[Collected data]

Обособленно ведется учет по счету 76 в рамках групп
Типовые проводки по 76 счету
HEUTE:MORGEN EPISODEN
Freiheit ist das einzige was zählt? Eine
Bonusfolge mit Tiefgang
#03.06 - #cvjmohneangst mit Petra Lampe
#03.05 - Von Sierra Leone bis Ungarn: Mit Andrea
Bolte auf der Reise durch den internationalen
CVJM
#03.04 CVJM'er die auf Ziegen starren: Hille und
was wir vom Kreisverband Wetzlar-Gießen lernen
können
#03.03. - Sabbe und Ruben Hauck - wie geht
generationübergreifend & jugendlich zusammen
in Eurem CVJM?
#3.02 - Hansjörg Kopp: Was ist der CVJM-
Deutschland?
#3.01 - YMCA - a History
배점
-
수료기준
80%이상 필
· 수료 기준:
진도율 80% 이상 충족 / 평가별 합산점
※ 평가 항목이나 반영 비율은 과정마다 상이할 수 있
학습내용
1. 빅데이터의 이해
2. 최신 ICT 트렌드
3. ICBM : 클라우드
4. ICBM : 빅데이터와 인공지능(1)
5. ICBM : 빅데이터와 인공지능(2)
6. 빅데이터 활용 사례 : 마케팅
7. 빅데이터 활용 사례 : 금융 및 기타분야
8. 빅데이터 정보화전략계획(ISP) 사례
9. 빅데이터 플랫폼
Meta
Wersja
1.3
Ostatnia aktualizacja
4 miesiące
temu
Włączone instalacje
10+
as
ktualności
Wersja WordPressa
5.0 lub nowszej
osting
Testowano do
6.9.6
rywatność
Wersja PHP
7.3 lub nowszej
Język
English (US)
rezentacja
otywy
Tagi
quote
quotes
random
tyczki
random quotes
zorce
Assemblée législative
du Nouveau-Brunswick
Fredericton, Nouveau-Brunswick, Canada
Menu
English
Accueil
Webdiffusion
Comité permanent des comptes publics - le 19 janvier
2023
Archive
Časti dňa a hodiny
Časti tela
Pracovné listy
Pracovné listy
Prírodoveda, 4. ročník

» WHAT THE TASK REQUIRES
Reproduce every line of the records above without changing anything, keeping them in their original order.

» TASK OUTPUT
Обособленно ведется учет по счету 76 в рамках групп
Типовые проводки по 76 счету
HEUTE:MORGEN EPISODEN
Freiheit ist das einzige was zählt? Eine
Bonusfolge mit Tiefgang
#03.06 - #cvjmohneangst mit Petra Lampe
#03.05 - Von Sierra Leone bis Ungarn: Mit Andrea
Bolte auf der Reise durch den internationalen
CVJM
#03.04 CVJM'er die auf Ziegen starren: Hille und
was wir vom Kreisverband Wetzlar-Gießen lernen
können
#03.03. - Sabbe und Ruben Hauck - wie geht
generationübergreifend & jugendlich zusammen
in Eurem CVJM?
#3.02 - Hansjörg Kopp: Was ist der CVJM-
Deutschland?
#3.01 - YMCA - a History
배점
-
수료기준
80%이상 필
· 수료 기준:
진도율 80% 이상 충족 / 평가별 합산점
※ 평가 항목이나 반영 비율은 과정마다 상이할 수 있
학습내용
1. 빅데이터의 이해
2. 최신 ICT 트렌드
3. ICBM : 클라우드
4. ICBM : 빅데이터와 인공지능(1)
5. ICBM : 빅데이터와 인공지능(2)
6. 빅데이터 활용 사례 : 마케팅
7. 빅데이터 활용 사례 : 금융 및 기타분야
8. 빅데이터 정보화전략계획(ISP) 사례
9. 빅데이터 플랫폼
Meta
Wersja
1.3
Ostatnia aktualizacja
4 miesiące
temu
Włączone instalacje
10+
as
ktualności
Wersja WordPressa
5.0 lub nowszej
osting
Testowano do
6.9.6
rywatność
Wersja PHP
7.3 lub nowszej
Język
English (US)
rezentacja
otywy
Tagi
quote
quotes
random
tyczki
random quotes
zorce
Assemblée législative
du Nouveau-Brunswick
Fredericton, Nouveau-Brunswick, Canada
Menu
English
Accueil
Webdiffusion
Comité permanent des comptes publics - le 19 janvier
2023
Archive
Časti dňa a hodiny
Časti tela
Pracovné listy
Pracovné listy
Prírodoveda, 4. ročník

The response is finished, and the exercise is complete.